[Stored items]
........

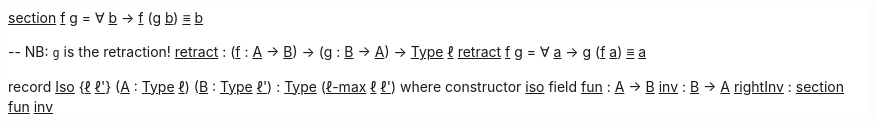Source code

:   <a id="519" href="Cubical.Foundations.Isomorphism.html#471" class="Function">section</a> <a id="527" href="Cubical.Foundations.Isomorphism.html#527" class="Bound">f</a> <a id="529" href="Cubical.Foundations.Isomorphism.html#529" class="Bound">g</a> <a id="531" class="Symbol">=</a> <a id="533" class="Symbol">∀</a> <a id="535" href="Cubical.Foundations.Isomorphism.html#535" class="Bound">b</a> <a id="537" class="Symbol">→</a> <a id="539" href="Cubical.Foundations.Isomorphism.html#527" class="Bound">f</a> <a id="541" class="Symbol">(</a><a id="542" href="Cubical.Foundations.Isomorphism.html#529" class="Bound">g</a> <a id="544" href="Cubical.Foundations.Isomorphism.html#535" class="Bound">b</a><a id="545" class="Symbol">)</a> <a id="547" href="Agda.Builtin.Cubical.Path.html#381" class="Function Operator">≡</a> <a id="549" href="Cubical.Foundations.Isomorphism.html#535" class="Bound">b</a>

  <a id="554" class="Comment">-- NB: `g` is the retraction!</a>
  <a id="586" href="Cubical.Foundations.Isomorphism.html#586" class="Function">retract</a> <a id="594" class="Symbol">:</a> <a id="596" class="Symbol">(</a><a id="597" href="Cubical.Foundations.Isomorphism.html#597" class="Bound">f</a> <a id="599" class="Symbol">:</a> <a id="601" href="Cubical.Foundations.Isomorphism.html#437" class="Bound">A</a> <a id="603" class="Symbol">→</a> <a id="605" href="Cubical.Foundations.Isomorphism.html#450" class="Bound">B</a><a id="606" class="Symbol">)</a> <a id="608" class="Symbol">→</a> <a id="610" class="Symbol">(</a><a id="611" href="Cubical.Foundations.Isomorphism.html#611" class="Bound">g</a> <a id="613" class="Symbol">:</a> <a id="615" href="Cubical.Foundations.Isomorphism.html#450" class="Bound">B</a> <a id="617" class="Symbol">→</a> <a id="619" href="Cubical.Foundations.Isomorphism.html#437" class="Bound">A</a><a id="620" class="Symbol">)</a> <a id="622" class="Symbol">→</a> <a id="624" href="Cubical.Core.Primitives.html#957" class="Function">Type</a> <a id="629" href="Cubical.Foundations.Isomorphism.html#430" class="Bound">ℓ</a>
  <a id="633" href="Cubical.Foundations.Isomorphism.html#586" class="Function">retract</a> <a id="641" href="Cubical.Foundations.Isomorphism.html#641" class="Bound">f</a> <a id="643" href="Cubical.Foundations.Isomorphism.html#643" class="Bound">g</a> <a id="645" class="Symbol">=</a> <a id="647" class="Symbol">∀</a> <a id="649" href="Cubical.Foundations.Isomorphism.html#649" class="Bound">a</a> <a id="651" class="Symbol">→</a> <a id="653" href="Cubical.Foundations.Isomorphism.html#643" class="Bound">g</a> <a id="655" class="Symbol">(</a><a id="656" href="Cubical.Foundations.Isomorphism.html#641" class="Bound">f</a> <a id="658" href="Cubical.Foundations.Isomorphism.html#649" class="Bound">a</a><a id="659" class="Symbol">)</a> <a id="661" href="Agda.Builtin.Cubical.Path.html#381" class="Function Operator">≡</a> <a id="663" href="Cubical.Foundations.Isomorphism.html#649" class="Bound">a</a>

<a id="666" class="Keyword">record</a> <a id="Iso"></a><a id="673" href="Cubical.Foundations.Isomorphism.html#673" class="Record">Iso</a> <a id="677" class="Symbol">{</a><a id="678" href="Cubical.Foundations.Isomorphism.html#678" class="Bound">ℓ</a> <a id="680" href="Cubical.Foundations.Isomorphism.html#680" class="Bound">ℓ&#39;</a><a id="682" class="Symbol">}</a> <a id="684" class="Symbol">(</a><a id="685" href="Cubical.Foundations.Isomorphism.html#685" class="Bound">A</a> <a id="687" class="Symbol">:</a> <a id="689" href="Cubical.Core.Primitives.html#957" class="Function">Type</a> <a id="694" href="Cubical.Foundations.Isomorphism.html#678" class="Bound">ℓ</a><a id="695" class="Symbol">)</a> <a id="697" class="Symbol">(</a><a id="698" href="Cubical.Foundations.Isomorphism.html#698" class="Bound">B</a> <a id="700" class="Symbol">:</a> <a id="702" href="Cubical.Core.Primitives.html#957" class="Function">Type</a> <a id="707" href="Cubical.Foundations.Isomorphism.html#680" class="Bound">ℓ&#39;</a><a id="709" class="Symbol">)</a> <a id="711" class="Symbol">:</a> <a id="713" href="Cubical.Core.Primitives.html#957" class="Function">Type</a> <a id="718" class="Symbol">(</a><a id="719" href="Agda.Primitive.html#636" class="Primitive">ℓ-max</a> <a id="725" href="Cubical.Foundations.Isomorphism.html#678" class="Bound">ℓ</a> <a id="727" href="Cubical.Foundations.Isomorphism.html#680" class="Bound">ℓ&#39;</a><a id="729" class="Symbol">)</a> <a id="731" class="Keyword">where</a>
  <a id="739" class="Keyword">constructor</a> <a id="iso"></a><a id="751" href="Cubical.Foundations.Isomorphism.html#751" class="InductiveConstructor">iso</a>
  <a id="757" class="Keyword">field</a>
    <a id="Iso.fun"></a><a id="767" href="Cubical.Foundations.Isomorphism.html#767" class="Field">fun</a> <a id="771" class="Symbol">:</a> <a id="773" href="Cubical.Foundations.Isomorphism.html#685" class="Bound">A</a> <a id="775" class="Symbol">→</a> <a id="777" href="Cubical.Foundations.Isomorphism.html#698" class="Bound">B</a>
    <a id="Iso.inv"></a><a id="783" href="Cubical.Foundations.Isomorphism.html#783" class="Field">inv</a> <a id="787" class="Symbol">:</a> <a id="789" href="Cubical.Foundations.Isomorphism.html#698" class="Bound">B</a> <a id="791" class="Symbol">→</a> <a id="793" href="Cubical.Foundations.Isomorphism.html#685" class="Bound">A</a>
    <a id="Iso.rightInv"></a><a id="799" href="Cubical.Foundations.Isomorphism.html#799" class="Field">rightInv</a> <a id="808" class="Symbol">:</a> <a id="810" href="Cubical.Foundations.Isomorphism.html#471" class="Function">section</a> <a id="818" href="Cubical.Foundations.Isomorphism.html#767" class="Field">fun</a> <a id="822" href="Cubical.Foundations.Isomorphism.html#783" class="Field">inv</a>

........

Assignment — Look over the data above and show each line that contains "section".

Response —
:   <a id="519" href="Cubical.Foundations.Isomorphism.html#471" class="Function">section</a> <a id="527" href="Cubical.Foundations.Isomorphism.html#527" class="Bound">f</a> <a id="529" href="Cubical.Foundations.Isomorphism.html#529" class="Bound">g</a> <a id="531" class="Symbol">=</a> <a id="533" class="Symbol">∀</a> <a id="535" href="Cubical.Foundations.Isomorphism.html#535" class="Bound">b</a> <a id="537" class="Symbol">→</a> <a id="539" href="Cubical.Foundations.Isomorphism.html#527" class="Bound">f</a> <a id="541" class="Symbol">(</a><a id="542" href="Cubical.Foundations.Isomorphism.html#529" class="Bound">g</a> <a id="544" href="Cubical.Foundations.Isomorphism.html#535" class="Bound">b</a><a id="545" class="Symbol">)</a> <a id="547" href="Agda.Builtin.Cubical.Path.html#381" class="Function Operator">≡</a> <a id="549" href="Cubical.Foundations.Isomorphism.html#535" class="Bound">b</a>
    <a id="Iso.rightInv"></a><a id="799" href="Cubical.Foundations.Isomorphism.html#799" class="Field">rightInv</a> <a id="808" class="Symbol">:</a> <a id="810" href="Cubical.Foundations.Isomorphism.html#471" class="Function">section</a> <a id="818" href="Cubical.Foundations.Isomorphism.html#767" class="Field">fun</a> <a id="822" href="Cubical.Foundations.Isomorphism.html#783" class="Field">inv</a>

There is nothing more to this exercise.